**What is needed**
Return every line below in which "second" appears.

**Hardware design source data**
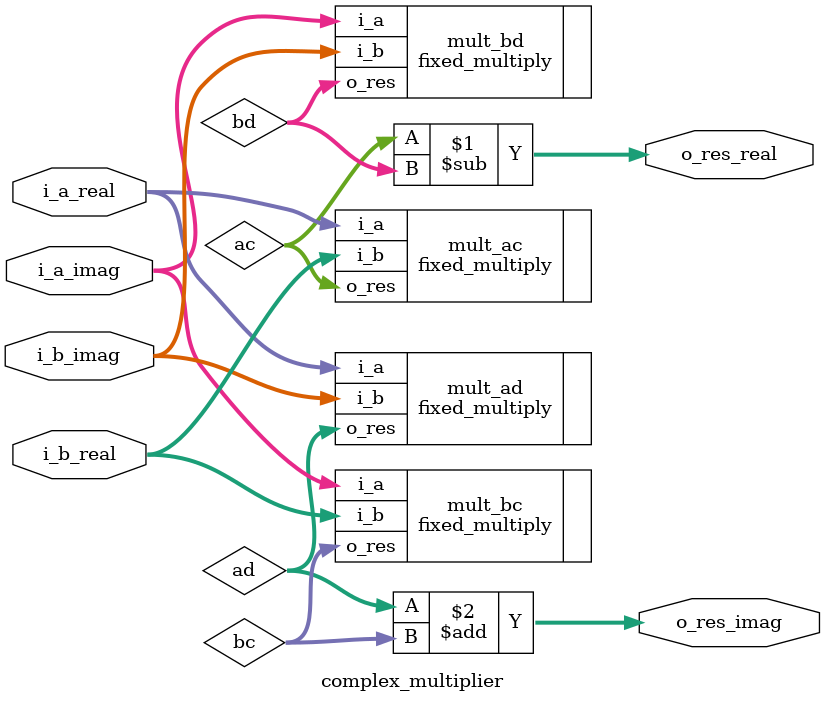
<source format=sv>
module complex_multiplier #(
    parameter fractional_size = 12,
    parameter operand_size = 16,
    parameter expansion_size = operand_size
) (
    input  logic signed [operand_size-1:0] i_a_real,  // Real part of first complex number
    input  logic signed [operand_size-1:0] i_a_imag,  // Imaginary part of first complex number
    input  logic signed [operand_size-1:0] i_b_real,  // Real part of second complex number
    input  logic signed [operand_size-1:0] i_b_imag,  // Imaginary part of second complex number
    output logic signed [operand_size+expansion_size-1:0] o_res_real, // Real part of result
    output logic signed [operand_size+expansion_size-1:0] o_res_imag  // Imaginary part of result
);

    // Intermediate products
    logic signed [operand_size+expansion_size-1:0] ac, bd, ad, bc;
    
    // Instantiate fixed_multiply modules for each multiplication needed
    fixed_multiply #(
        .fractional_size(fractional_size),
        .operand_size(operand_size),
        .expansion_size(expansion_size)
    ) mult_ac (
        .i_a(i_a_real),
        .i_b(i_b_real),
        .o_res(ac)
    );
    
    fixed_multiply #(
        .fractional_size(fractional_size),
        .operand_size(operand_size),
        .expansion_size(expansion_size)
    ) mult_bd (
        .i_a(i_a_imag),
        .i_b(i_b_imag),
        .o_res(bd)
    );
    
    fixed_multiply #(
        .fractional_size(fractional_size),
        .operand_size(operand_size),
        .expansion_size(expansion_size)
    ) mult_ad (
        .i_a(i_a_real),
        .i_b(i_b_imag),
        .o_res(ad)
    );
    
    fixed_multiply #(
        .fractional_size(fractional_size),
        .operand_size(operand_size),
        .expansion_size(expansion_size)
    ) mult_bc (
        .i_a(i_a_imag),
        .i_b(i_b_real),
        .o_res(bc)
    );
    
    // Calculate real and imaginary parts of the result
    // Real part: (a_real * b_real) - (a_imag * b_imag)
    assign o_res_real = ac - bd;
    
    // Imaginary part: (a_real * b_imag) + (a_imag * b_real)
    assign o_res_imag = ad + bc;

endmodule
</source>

**Answer below**
    input  logic signed [operand_size-1:0] i_b_real,  // Real part of second complex number
    input  logic signed [operand_size-1:0] i_b_imag,  // Imaginary part of second complex number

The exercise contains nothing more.